The practice included plenty of physical team work as there is now just one practice (Wednesday) left before Saturday's 6 p.m. Orange-White Game.
As Gundy told the media on Friday in his post-practice debrief with reporters, the coaching staff met this morning and discussed the format for Saturday's game. With depth a major concern at several positions, splitting the team into two teams for the game may be difficult.
One source said that nothing was decided but a format featuring offense versus defense in more of a scrimmage style or practice is more feasible. The issue has not been decided and will be re-visited. The decision doesn't have to be made until Wednesday and two teams could be drafted that morning. It could even happen on Thursday but the odds are this year's Orange-White Game could feature the offense (orange) versus the defense (white).
The new Oklahoma State offense under defensive coordinator Dana Holgorsen actually got a fast start in spring as it was installed and looked very good in early practices.
"I thought we were ahead of where I thought we would be offensively," said Gundy last Friday. "However, the offense struggled some with execution today. The defense has started to make a few more plays."
When asked Gundy admitted that part of the defensive success is that they have now seen plenty of the offense, and just like you ask your defenders to do during the season with video study of an opponent, recognition comes into play.
"There is a lot of truth to that, but there are a lot of young guys on defense," said Gundy. "The recognition starts to show up when you get into the 12th or 13th practice.
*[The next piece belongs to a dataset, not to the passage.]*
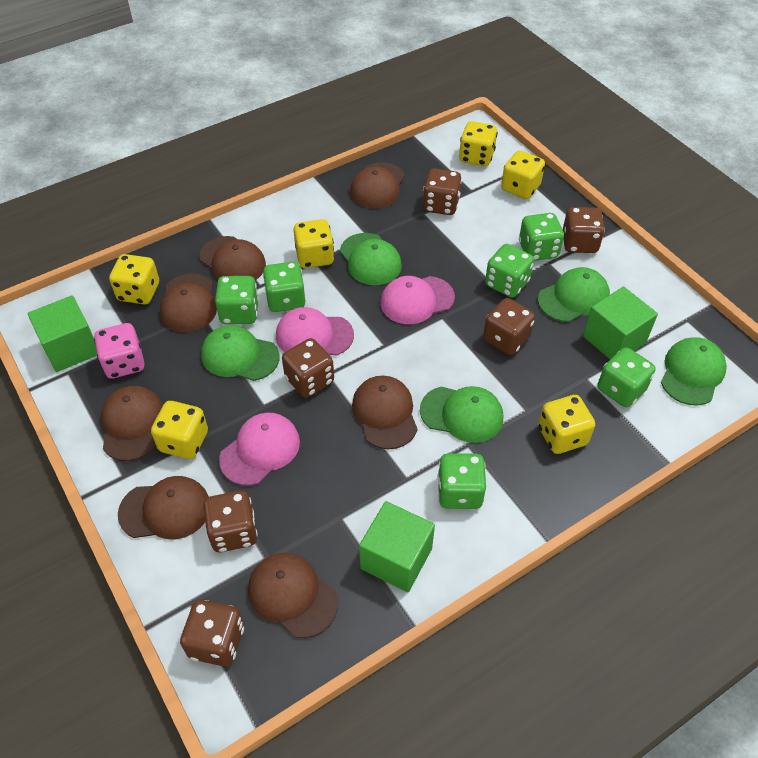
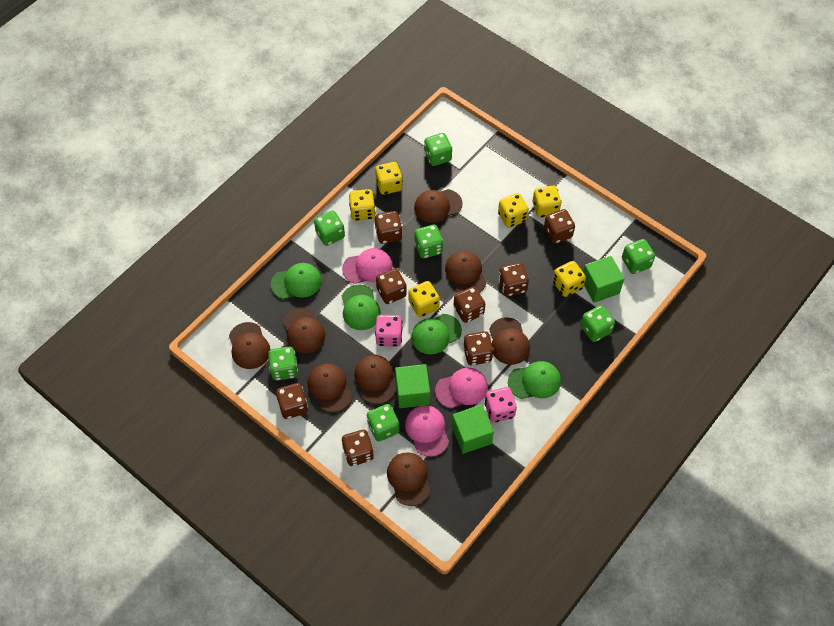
brown cap: 7 -> 8
brown dice: 6 -> 8
green cap: 5 -> 4
green dice: 6 -> 7
pink dice: 1 -> 2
Guys start to recognize plays."
"It's coming pretty close," said senior standout linebacker Orie Lemon of the recognition of the offense. "We were kind of used to it because we have played against it throughout the last couple of years. Now we go out every day and play against it with our own offense. We just put forth the effort to stop it."
"Definitely. it's got to the point now where we're keying on plays, calls, line of scrimmage calls, and we're kind of knowing the play before they run it," said defensive end Jamie Blatnick.
The coordinators on both sides of the ball diminish the recognition factor. Defensive players are supposed to read the offense and recognize what is coming at them. That is part of defense.
On the other side, offense is supposed to be good enough at executing its offense that they should be able to have success no matter what the defense does. If everybody blocks, the right throw is made, or the running back takes the right path, then execution wins the day or the play.
"Spring ball is hard because you see the same things all the time," said Holgorsen. "They're (defense) doing good, they are disguising things, they are comfortable with what they are doing.
"Our guys are 12 days into it and they are in their second year of that defense. If they weren't getting into us then we'd have some problems around here. Those guys look good on that side and it is more of a process of us just trying to get better."
Holgorsen added that he doesn't grade on a curve. If the defense knows what is coming at them, execution comes back into play and he expects his offensive players to out-execute the defense. That will be easier to expect in the future when the offense and the little things involved in making it work become second nature and reactive to the players running it.
Defensive coordinator Bill Young is happy that his defense is making some plays and has done well in certain team situations. But Young is like any coach and wants to continue to see improvement.
"We feel good about where we are, but you always want to be better than what you are," said Young, who will be honored Tuesday night by the Oklahoma chapter of the National Football Foundation. "That is human nature. We've played a lot of snaps and played pretty good, but we can always do better."
The only question now is how well Wednesday's practice goes and whether it is scrimmage or game time at 6 p.m. on Saturday.